Only the lines from the start of the entries up to and including the line with "medium amount of" should be written out, exactly as they stand.
═════ Supplied records
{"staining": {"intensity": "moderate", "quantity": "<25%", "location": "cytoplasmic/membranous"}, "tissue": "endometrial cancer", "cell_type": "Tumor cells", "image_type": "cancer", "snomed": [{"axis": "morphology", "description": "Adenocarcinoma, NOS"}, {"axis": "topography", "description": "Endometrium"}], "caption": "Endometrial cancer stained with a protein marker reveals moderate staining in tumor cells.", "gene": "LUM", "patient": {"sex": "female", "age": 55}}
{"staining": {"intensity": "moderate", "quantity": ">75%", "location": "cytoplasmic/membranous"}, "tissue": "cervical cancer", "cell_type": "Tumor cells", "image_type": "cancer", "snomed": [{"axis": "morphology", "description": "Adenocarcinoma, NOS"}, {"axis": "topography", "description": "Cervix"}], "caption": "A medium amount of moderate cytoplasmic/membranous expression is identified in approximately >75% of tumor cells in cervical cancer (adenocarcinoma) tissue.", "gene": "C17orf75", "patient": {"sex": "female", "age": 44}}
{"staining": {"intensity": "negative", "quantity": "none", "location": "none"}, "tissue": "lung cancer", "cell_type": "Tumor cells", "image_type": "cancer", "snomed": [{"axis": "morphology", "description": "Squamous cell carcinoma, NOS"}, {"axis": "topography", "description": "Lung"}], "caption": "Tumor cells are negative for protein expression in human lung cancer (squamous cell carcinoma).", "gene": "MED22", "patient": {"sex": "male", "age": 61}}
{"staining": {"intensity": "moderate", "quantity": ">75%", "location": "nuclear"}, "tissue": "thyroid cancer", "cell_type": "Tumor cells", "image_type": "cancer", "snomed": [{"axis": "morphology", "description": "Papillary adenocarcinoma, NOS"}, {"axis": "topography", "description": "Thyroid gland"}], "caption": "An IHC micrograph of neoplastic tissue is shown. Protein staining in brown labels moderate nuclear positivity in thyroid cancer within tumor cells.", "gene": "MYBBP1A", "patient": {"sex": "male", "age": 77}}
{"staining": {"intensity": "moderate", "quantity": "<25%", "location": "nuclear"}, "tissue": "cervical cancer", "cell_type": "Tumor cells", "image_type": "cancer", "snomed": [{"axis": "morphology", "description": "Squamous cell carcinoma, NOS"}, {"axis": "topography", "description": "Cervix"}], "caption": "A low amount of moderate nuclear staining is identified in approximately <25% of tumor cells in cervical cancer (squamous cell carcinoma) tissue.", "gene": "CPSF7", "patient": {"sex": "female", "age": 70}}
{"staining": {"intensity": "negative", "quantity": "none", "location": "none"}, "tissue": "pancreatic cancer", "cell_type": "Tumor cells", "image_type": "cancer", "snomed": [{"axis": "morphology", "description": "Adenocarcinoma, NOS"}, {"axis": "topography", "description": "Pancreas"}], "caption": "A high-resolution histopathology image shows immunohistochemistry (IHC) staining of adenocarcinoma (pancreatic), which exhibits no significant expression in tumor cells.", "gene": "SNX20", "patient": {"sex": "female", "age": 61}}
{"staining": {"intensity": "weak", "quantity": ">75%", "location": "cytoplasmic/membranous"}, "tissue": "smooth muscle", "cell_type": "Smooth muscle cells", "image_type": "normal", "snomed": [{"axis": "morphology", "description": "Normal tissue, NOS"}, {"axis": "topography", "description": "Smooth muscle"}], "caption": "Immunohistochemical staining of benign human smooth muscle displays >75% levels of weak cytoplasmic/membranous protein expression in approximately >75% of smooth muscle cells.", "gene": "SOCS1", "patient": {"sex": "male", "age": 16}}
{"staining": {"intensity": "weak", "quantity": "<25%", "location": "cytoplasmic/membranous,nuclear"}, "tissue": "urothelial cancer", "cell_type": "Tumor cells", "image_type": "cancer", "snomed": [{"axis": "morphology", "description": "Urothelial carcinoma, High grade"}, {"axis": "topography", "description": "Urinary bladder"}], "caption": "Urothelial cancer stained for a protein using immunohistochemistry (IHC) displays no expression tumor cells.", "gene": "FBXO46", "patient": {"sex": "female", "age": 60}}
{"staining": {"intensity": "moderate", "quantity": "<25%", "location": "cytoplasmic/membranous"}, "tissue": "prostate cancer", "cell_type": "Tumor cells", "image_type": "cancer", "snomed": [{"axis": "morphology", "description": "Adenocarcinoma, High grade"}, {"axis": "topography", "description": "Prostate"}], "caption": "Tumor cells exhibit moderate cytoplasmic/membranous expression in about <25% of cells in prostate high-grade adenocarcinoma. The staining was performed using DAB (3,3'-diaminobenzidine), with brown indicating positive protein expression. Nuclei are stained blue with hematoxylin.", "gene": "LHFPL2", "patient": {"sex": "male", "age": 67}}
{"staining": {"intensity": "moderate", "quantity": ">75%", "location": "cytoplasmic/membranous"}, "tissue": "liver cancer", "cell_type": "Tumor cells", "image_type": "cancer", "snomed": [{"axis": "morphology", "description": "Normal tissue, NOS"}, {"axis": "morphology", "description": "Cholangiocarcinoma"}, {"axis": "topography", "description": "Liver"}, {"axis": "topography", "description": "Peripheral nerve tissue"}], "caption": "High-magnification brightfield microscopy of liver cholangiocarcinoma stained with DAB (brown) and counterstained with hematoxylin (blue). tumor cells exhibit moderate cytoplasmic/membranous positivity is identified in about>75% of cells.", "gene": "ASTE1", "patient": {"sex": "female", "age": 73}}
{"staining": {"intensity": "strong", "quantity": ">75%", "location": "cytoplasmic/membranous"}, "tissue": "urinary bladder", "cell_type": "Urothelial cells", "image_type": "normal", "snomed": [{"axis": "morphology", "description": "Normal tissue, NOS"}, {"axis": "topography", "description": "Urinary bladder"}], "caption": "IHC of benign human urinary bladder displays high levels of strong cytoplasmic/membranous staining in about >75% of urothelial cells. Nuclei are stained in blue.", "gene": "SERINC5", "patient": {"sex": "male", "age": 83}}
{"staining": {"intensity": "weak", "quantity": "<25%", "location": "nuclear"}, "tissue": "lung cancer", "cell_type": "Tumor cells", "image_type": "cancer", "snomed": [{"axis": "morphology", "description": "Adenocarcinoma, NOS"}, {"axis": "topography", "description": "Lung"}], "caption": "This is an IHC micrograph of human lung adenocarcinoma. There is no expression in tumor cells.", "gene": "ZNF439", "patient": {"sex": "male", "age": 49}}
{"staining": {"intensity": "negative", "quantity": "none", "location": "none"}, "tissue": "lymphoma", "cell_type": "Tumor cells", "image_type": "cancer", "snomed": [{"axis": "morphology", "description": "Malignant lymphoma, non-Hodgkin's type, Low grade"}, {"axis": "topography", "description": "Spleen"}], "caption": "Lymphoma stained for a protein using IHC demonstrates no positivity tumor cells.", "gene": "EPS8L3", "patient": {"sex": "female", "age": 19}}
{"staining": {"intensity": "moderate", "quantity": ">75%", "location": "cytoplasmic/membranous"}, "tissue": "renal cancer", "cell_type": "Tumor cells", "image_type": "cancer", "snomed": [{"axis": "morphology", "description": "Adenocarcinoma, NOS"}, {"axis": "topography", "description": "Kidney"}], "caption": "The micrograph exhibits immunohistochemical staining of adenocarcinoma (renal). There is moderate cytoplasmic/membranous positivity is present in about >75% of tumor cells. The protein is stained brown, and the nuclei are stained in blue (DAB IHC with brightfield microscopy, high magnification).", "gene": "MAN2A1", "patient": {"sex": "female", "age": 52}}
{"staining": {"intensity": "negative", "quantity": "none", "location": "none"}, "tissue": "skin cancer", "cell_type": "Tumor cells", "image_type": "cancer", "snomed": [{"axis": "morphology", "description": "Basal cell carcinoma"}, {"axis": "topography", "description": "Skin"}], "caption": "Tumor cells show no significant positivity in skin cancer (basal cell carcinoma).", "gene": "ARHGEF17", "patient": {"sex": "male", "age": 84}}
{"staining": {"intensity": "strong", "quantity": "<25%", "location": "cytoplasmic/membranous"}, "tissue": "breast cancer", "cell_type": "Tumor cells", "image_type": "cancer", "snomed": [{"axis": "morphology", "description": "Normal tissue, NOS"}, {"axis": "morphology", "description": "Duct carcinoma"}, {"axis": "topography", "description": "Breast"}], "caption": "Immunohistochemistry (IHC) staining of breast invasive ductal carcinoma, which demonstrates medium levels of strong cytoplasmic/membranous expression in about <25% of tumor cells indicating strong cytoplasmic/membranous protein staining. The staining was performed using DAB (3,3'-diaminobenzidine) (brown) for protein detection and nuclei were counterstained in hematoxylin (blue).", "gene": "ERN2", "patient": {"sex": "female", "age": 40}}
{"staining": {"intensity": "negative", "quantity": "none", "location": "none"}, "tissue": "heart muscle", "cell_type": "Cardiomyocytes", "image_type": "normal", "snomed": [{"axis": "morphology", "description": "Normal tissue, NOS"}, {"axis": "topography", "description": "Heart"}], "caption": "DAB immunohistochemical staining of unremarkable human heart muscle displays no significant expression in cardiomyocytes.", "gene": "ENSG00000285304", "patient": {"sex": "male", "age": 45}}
══════════
[Output of the task]
{"staining": {"intensity": "moderate", "quantity": "<25%", "location": "cytoplasmic/membranous"}, "tissue": "endometrial cancer", "cell_type": "Tumor cells", "image_type": "cancer", "snomed": [{"axis": "morphology", "description": "Adenocarcinoma, NOS"}, {"axis": "topography", "description": "Endometrium"}], "caption": "Endometrial cancer stained with a protein marker reveals moderate staining in tumor cells.", "gene": "LUM", "patient": {"sex": "female", "age": 55}}
{"staining": {"intensity": "moderate", "quantity": ">75%", "location": "cytoplasmic/membranous"}, "tissue": "cervical cancer", "cell_type": "Tumor cells", "image_type": "cancer", "snomed": [{"axis": "morphology", "description": "Adenocarcinoma, NOS"}, {"axis": "topography", "description": "Cervix"}], "caption": "A medium amount of moderate cytoplasmic/membranous expression is identified in approximately >75% of tumor cells in cervical cancer (adenocarcinoma) tissue.", "gene": "C17orf75", "patient": {"sex": "female", "age": 44}}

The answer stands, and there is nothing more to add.